Stored items>

= Beginning of Section =

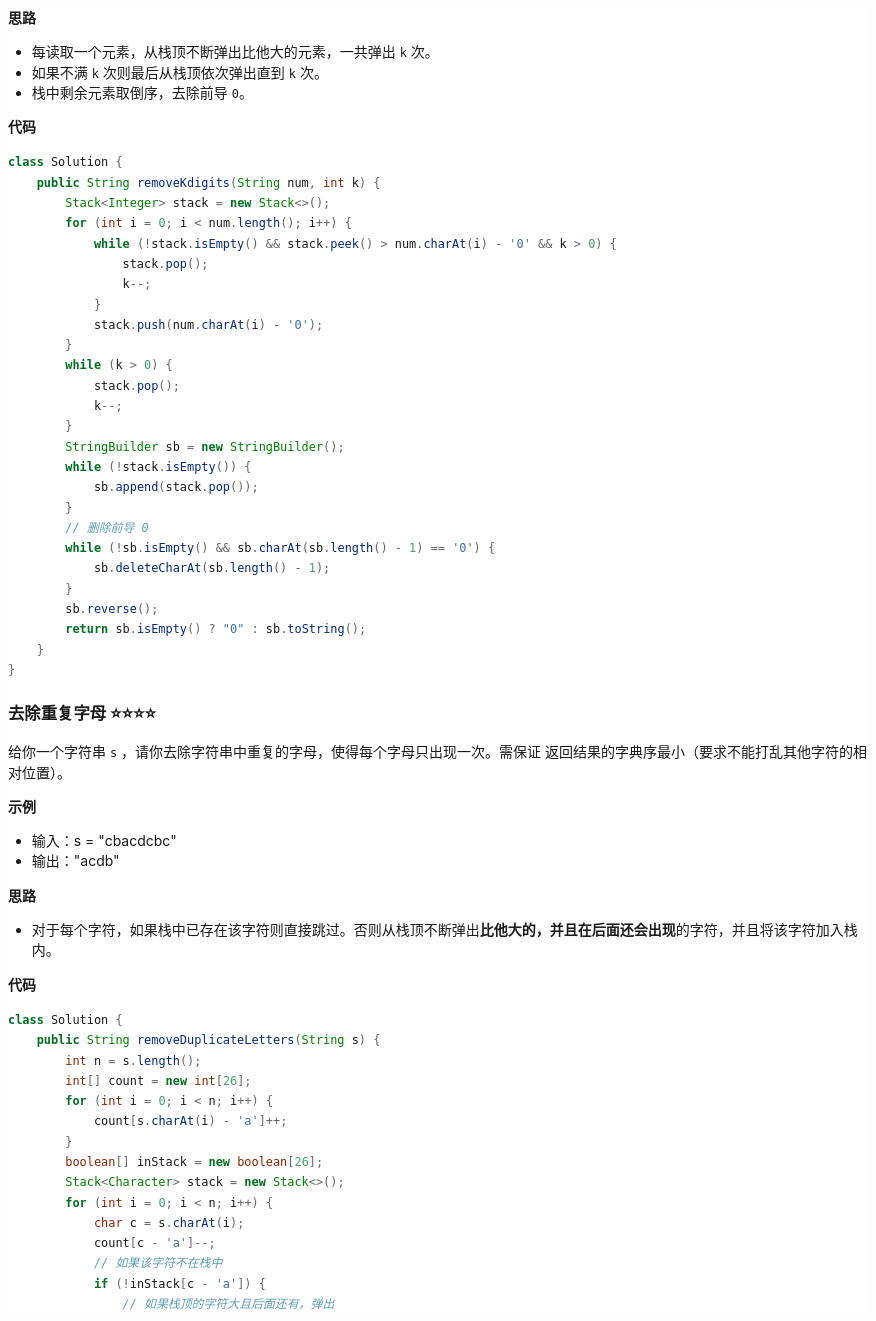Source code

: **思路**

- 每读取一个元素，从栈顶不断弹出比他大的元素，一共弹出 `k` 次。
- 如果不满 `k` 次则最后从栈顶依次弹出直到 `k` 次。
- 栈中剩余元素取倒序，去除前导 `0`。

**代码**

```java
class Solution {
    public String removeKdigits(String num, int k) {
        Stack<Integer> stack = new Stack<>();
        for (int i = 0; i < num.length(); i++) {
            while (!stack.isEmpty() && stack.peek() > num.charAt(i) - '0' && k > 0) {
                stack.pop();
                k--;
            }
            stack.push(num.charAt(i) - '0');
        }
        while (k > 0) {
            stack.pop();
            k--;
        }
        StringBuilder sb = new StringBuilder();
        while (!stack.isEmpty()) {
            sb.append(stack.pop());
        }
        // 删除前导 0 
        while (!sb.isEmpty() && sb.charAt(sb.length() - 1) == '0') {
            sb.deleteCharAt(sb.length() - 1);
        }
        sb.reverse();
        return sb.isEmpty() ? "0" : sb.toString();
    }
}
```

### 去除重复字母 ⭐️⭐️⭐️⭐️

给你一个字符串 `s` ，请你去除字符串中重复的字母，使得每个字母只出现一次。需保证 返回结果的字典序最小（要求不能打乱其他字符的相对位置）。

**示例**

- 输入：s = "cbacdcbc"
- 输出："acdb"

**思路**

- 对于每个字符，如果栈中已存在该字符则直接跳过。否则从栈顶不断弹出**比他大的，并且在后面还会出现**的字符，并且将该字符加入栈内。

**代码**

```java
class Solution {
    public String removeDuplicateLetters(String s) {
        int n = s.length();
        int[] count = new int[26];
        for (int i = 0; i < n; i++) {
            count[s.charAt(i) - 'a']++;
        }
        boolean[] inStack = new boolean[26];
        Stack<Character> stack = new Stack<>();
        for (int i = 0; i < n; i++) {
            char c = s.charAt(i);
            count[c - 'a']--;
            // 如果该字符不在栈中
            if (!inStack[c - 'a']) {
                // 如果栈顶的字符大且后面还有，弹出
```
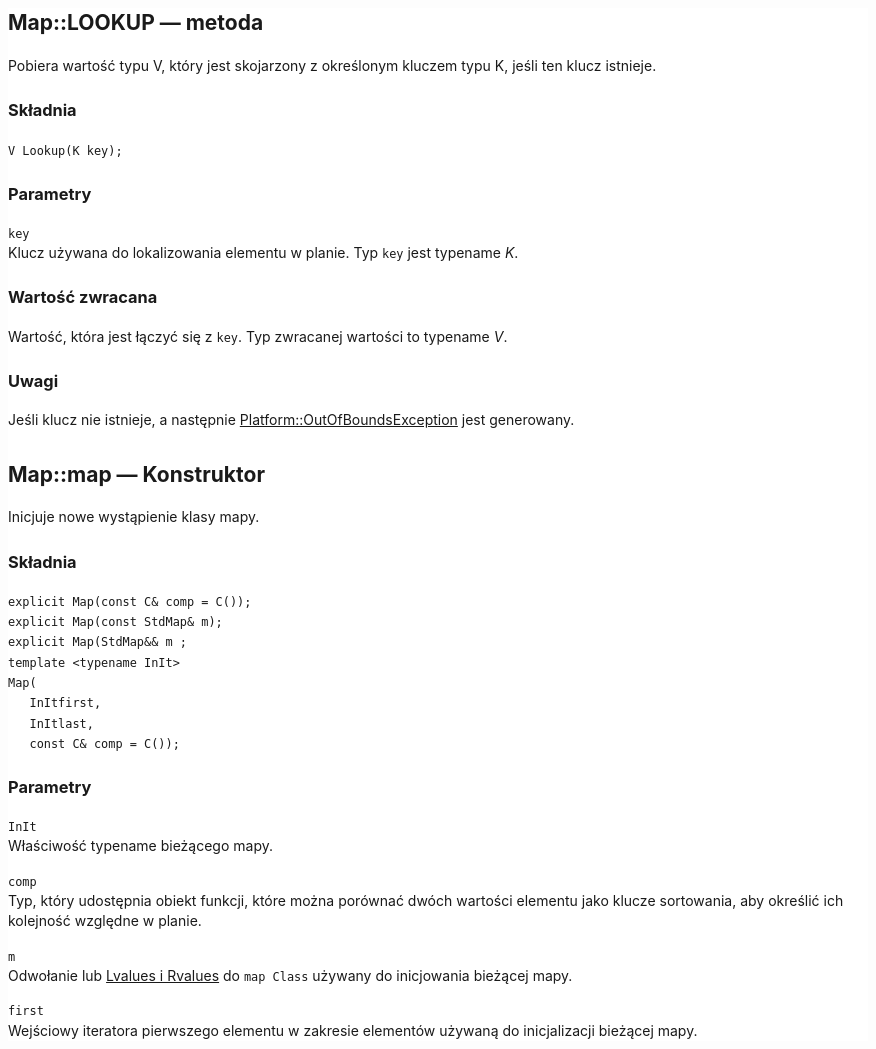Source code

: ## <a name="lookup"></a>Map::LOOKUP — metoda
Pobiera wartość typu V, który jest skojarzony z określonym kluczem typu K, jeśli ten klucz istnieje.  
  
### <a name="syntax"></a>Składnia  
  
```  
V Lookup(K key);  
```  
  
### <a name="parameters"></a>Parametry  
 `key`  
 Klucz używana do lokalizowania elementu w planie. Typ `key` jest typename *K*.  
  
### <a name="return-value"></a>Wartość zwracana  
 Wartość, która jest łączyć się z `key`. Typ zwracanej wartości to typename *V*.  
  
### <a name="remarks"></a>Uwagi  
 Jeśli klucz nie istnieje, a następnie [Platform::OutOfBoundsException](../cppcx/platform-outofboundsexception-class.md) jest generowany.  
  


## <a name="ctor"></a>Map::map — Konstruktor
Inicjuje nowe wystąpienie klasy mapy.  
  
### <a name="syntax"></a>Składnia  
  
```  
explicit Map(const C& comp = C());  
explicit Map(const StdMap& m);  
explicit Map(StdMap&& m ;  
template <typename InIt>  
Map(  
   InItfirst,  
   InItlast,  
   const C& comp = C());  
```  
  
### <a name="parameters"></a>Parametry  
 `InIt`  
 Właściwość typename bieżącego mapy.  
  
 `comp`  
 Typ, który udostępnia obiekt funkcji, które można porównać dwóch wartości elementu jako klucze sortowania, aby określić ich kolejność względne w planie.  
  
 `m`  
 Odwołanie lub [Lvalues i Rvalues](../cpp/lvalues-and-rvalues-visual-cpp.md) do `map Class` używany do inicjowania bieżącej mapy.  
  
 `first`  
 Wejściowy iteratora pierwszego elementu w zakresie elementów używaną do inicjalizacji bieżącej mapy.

= End of Section =

Exercise instructions>
Look through the entries above, and wherever a line holds the word "inStack", copy it.

Result>
        boolean[] inStack = new boolean[26];
            if (!inStack[c - 'a']) {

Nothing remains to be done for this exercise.